"On nous dit d'attendre, alors on attend": Florence Carlos admire depuis le portail les allées du Parc Floral, toujours fermé comme tous les parcs et jardins de Paris, au centre d'un bras de fer entre le gouvernement et la maire de la capitale.
"Quelque part, ça nous manque (...) de marcher, regarder les fleurs, les plantes, la verdure, la nature", confie Mme Carlos, 63 ans, tandis qu'à quelques chemins d'elle, des groupes affluent au bois de Vincennes (est de Paris), rouvert lundi, pour jouer sur l'herbe, bronzer à la faveur d'une après-midi clémente.
Assise sur un banc devant l'entrée du Parc Floral, la sexagénaire, admire le paysage de loin et regrette la "promenade, (parce que) ça fait du bien", "ça aide à s'évader" et "ça change de la maison".
Mais, comme les plus de 2 millions de Parisiens, elle devra attendre le feu vert du gouvernement, qui continue de balayer d'un revers de la main les demandes réitérées de la maire PS de Paris, Anne Hidalgo, de rouvrir les parcs et jardins de la capitale.
Convaincue que leur accès relève d'"une question de santé publique", l'édile s'étonne qu'on puisse "prendre le métro mais pas marcher dans un parc".
"Ne pas laisser les Parisiens aller dans les parcs et jardins ça veut dire les laisser s'agglutiner sur les trottoirs et dans la rue", insiste auprès de l'AFP son adjointe aux Espaces verts, Pénélope Komitès.

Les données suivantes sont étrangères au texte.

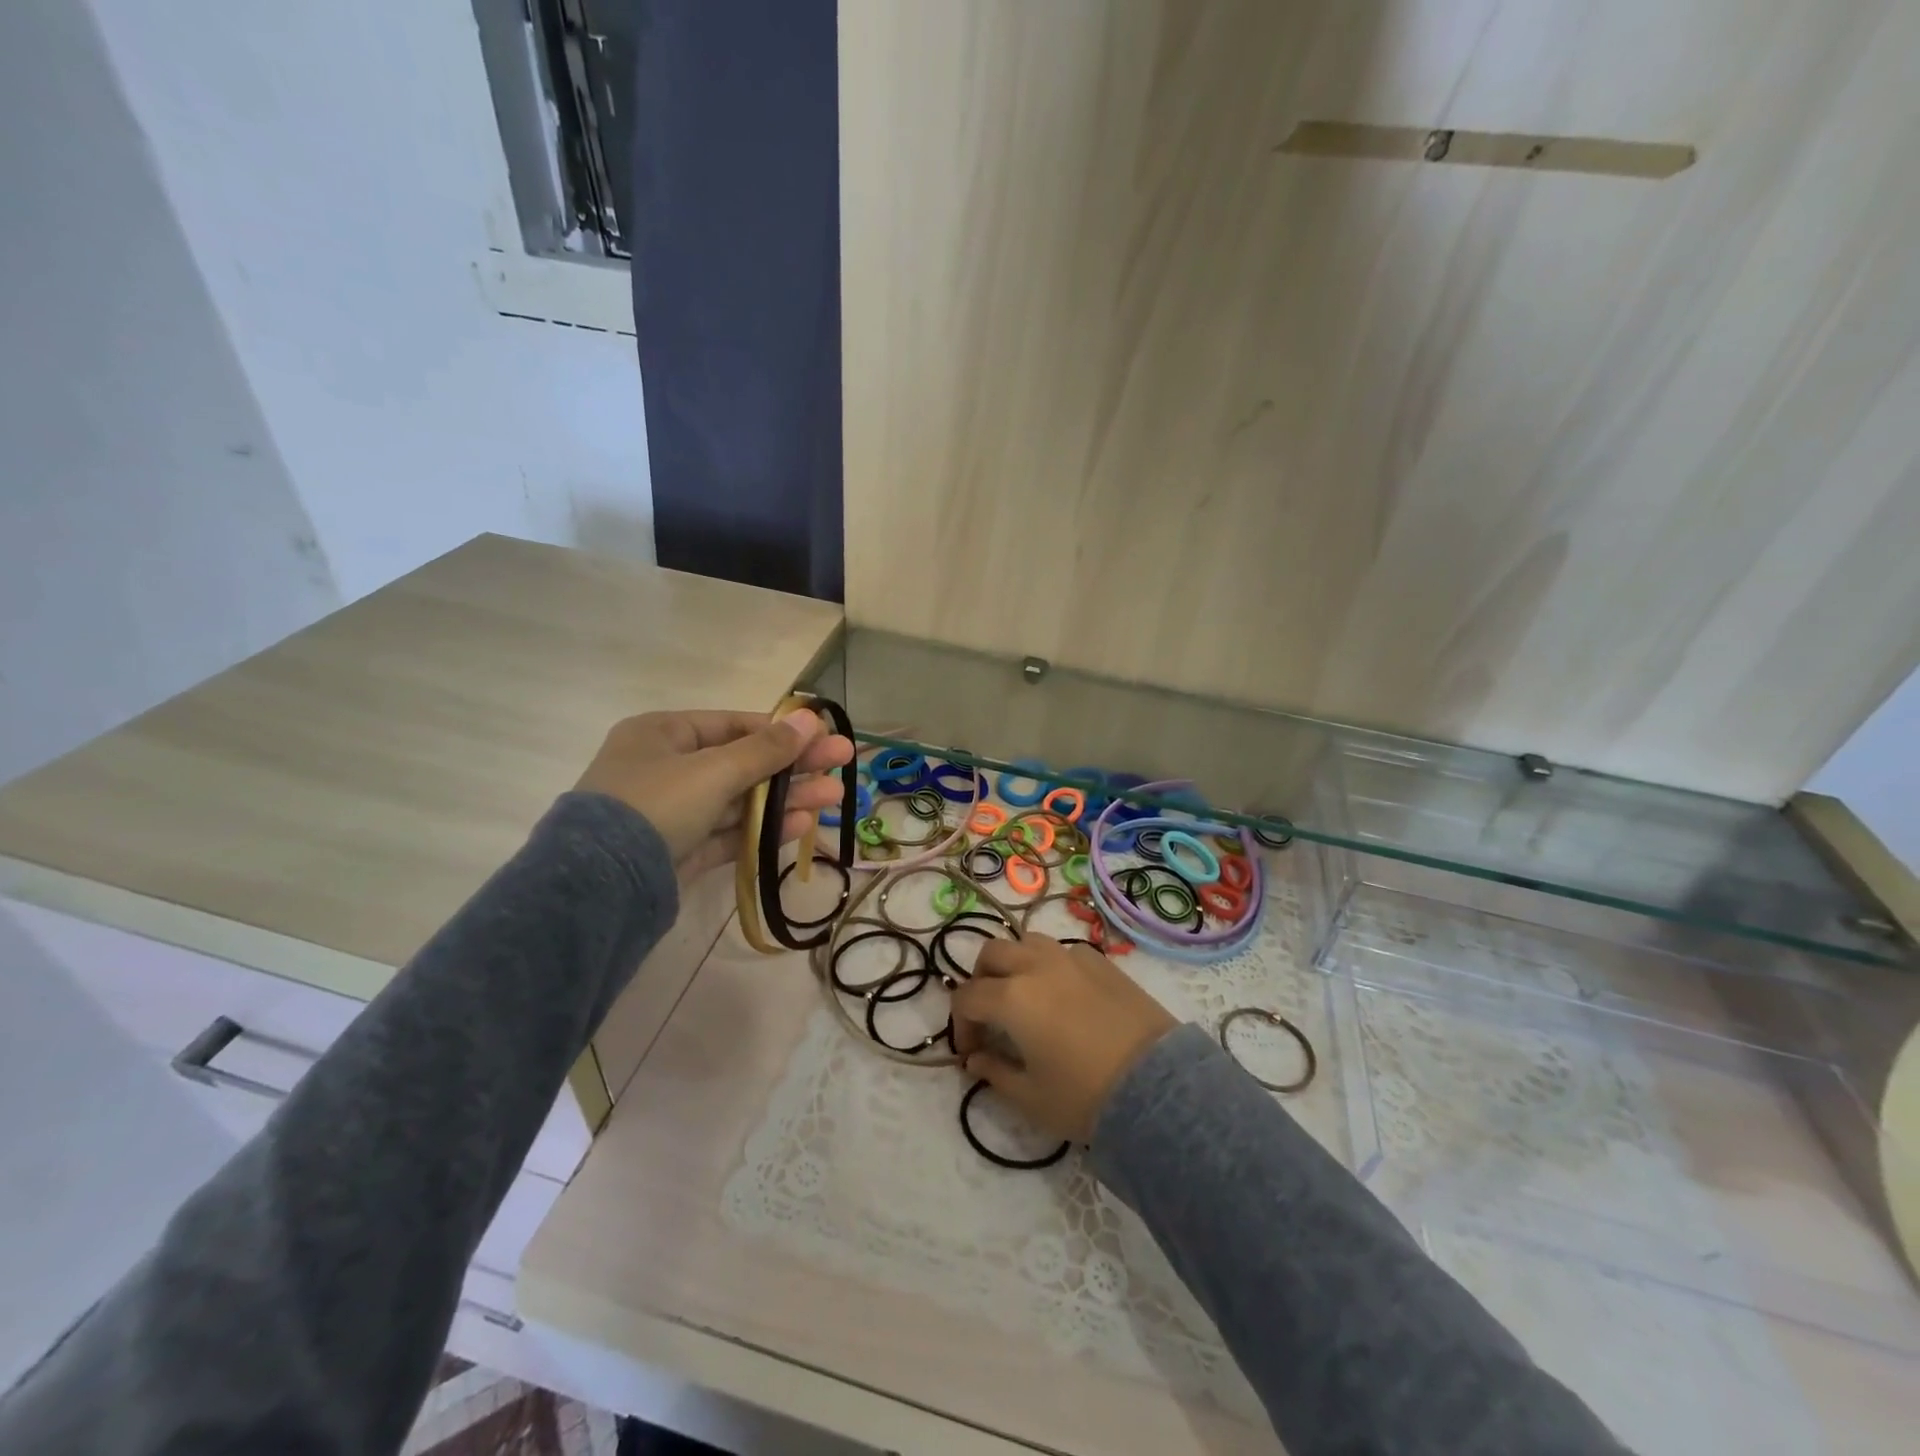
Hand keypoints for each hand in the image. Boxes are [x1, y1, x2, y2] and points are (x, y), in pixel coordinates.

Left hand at [575, 709, 853, 878]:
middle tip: (843, 764)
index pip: (733, 725)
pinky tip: (802, 826)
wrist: (599, 888)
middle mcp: (666, 768)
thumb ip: (766, 749)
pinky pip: (729, 833)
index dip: (781, 731)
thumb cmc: (655, 805)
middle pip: (743, 762)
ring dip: (786, 799)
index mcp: (662, 734)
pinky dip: (763, 829)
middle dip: (793, 766)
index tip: (823, 735)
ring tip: (835, 798)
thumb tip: (810, 717)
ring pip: (740, 801)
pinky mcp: (682, 851)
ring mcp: (674, 812)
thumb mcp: (713, 770)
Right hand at [951, 934, 1178, 1143]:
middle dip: (980, 981)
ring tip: (1022, 995)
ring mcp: (1072, 958)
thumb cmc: (1085, 1096)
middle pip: (991, 954)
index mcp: (1012, 997)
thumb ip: (995, 1073)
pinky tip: (1062, 994)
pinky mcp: (1102, 961)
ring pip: (1027, 942)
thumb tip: (975, 1060)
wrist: (1157, 1086)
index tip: (972, 1053)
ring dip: (1014, 963)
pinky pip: (1063, 951)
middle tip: (988, 1015)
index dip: (961, 1025)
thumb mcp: (1031, 1097)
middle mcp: (1037, 966)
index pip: (967, 998)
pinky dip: (1049, 964)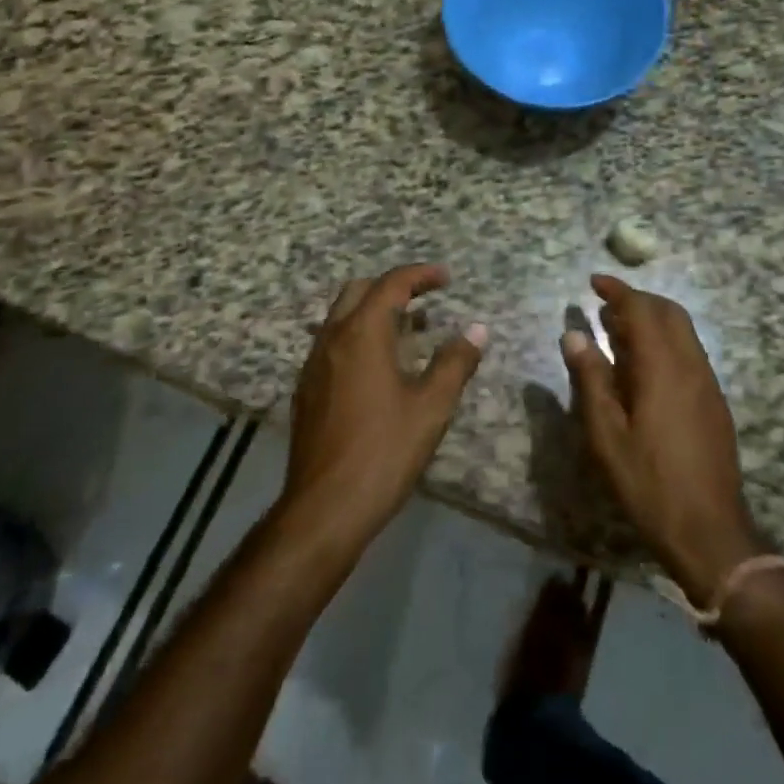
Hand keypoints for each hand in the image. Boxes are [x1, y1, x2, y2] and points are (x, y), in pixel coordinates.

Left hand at [281, 264, 486, 548]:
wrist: (324, 508)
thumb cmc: (384, 452)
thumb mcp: (432, 407)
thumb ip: (455, 363)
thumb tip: (477, 330)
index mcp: (362, 334)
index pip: (391, 284)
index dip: (420, 275)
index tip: (446, 278)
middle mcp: (332, 339)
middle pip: (358, 291)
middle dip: (393, 286)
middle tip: (425, 298)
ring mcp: (313, 365)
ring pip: (341, 317)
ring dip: (373, 311)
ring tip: (408, 330)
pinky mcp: (306, 390)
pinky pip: (332, 343)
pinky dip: (358, 336)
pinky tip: (379, 367)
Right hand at [561, 274, 766, 605]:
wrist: (710, 531)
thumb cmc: (649, 483)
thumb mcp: (607, 435)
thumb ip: (591, 379)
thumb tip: (574, 334)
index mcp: (664, 368)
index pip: (642, 310)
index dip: (618, 291)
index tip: (594, 281)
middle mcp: (691, 365)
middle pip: (669, 312)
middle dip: (638, 299)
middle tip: (605, 304)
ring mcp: (708, 383)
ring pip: (683, 331)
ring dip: (653, 319)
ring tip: (618, 330)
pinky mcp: (715, 402)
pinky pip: (690, 352)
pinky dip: (665, 341)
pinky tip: (644, 366)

Preuve s'il en faut: depuis le déconfinement lundi, les forces de l'ordre sont intervenues à plusieurs reprises pour évacuer les quais du Canal Saint-Martin et les escaliers du Sacré Coeur, où des dizaines de Parisiens célébraient leurs retrouvailles sans respecter les règles sanitaires.
"Paris est situé en zone rouge", a rappelé mercredi la porte-parole du gouvernement, Sibeth Ndiaye, au lendemain d'un refus ferme du ministre de la Santé.

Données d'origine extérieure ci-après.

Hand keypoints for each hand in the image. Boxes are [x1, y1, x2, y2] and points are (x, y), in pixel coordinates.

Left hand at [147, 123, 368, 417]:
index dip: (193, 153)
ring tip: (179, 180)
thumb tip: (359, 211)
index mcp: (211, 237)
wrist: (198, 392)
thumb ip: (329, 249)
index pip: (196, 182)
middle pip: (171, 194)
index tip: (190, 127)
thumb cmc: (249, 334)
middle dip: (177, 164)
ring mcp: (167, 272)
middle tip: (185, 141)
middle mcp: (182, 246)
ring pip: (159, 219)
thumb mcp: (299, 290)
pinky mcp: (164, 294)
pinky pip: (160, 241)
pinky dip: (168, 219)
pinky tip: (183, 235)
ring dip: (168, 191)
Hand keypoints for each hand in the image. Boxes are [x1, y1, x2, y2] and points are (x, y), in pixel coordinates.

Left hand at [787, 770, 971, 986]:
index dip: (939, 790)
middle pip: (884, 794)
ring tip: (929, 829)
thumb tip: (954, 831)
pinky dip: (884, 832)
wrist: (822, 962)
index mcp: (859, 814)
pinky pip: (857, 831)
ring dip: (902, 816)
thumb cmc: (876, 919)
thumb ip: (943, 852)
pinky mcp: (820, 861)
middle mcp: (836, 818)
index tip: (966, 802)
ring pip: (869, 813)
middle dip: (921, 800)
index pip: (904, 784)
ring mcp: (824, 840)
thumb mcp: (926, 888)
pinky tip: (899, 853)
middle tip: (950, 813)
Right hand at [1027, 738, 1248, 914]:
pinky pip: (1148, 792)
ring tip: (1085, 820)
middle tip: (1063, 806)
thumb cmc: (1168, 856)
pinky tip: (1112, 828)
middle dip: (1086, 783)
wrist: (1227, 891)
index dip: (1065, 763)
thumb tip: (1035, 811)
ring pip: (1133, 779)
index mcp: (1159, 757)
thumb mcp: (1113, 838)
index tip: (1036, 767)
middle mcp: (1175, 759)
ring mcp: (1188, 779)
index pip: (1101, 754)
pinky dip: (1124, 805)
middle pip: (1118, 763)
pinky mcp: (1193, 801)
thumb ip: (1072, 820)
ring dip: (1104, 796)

"Ces parcs - et on l'a vu avec ce qui s'est passé sur les berges du Canal Saint-Martin - peuvent favoriser les regroupements de personnes, les croisements de flux, a ajouté jeudi le secrétaire d'Etat Laurent Nuñez sur LCI. Et donc, dans la période actuelle, cette réouverture serait synonyme de danger sanitaire. C'est pour cela qu'ils sont interdits à ce stade jusqu'au 2 juin, nous verrons après."
- "Des enfants sages" -
Jeudi, dans un courrier adressé au Premier ministre, 24 maires de Seine-Saint-Denis ont demandé que la réouverture des parcs soit laissée à l'appréciation des élus locaux. "Nos grands parcs ne sont pas bondés car il y a suffisamment d'espace pour tout le monde", insistent les élus, au lendemain de l'autorisation par le préfet de réouvrir le parc Georges Valbon (ou parc de La Courneuve), à titre expérimental.
"Pourquoi ce qui est apparemment opportun en Seine-Saint-Denis ne le serait pas à Paris ?", interroge Pénélope Komitès.
"Les Parisiens sont tout à fait capables de comprendre (...) et suffisamment intelligents pour respecter les gestes barrières", insiste l'élue.
Depuis une dizaine de jours, la mairie de Paris propose au gouvernement de n'ouvrir que les parcs et jardins qui ne disposent pas d'aires de jeux pour les enfants (soit 160 sur 400 environ) et les neuf grands parcs (Montsouris, Monceau, Buttes-Chaumont, entre autres).
Pour éviter tout attroupement, elle suggère de n'autoriser que les promenades, interdire les pique-niques, rendre obligatoire le port du masque et limiter le nombre de personnes à l'intérieur au même moment.
"On y a droit comme tout le monde", souffle Christian Drouot, 66 ans. "Si ça se passe bien, on aura plaisir à aller gambader", souffle le jeune retraité, qui au cours de ses dernières balades, sur des allées à l'abri des regards, s'est émerveillé en regardant "des lilas, la glycine, les fleurs pousser".
A la faveur du confinement, de la diminution de bruit et de pollution, paons, insectes, papillons, hirondelles, abeilles, fauvettes, pinsons et bernaches ont repris toute leur place au milieu d'un Parc Floral, déserté.
Un spectacle qu'envie Christian Drouot, mais "ce sera pour plus tard, si on le mérite". Et pour cela, suggère-t-il, "il faut être des enfants sages".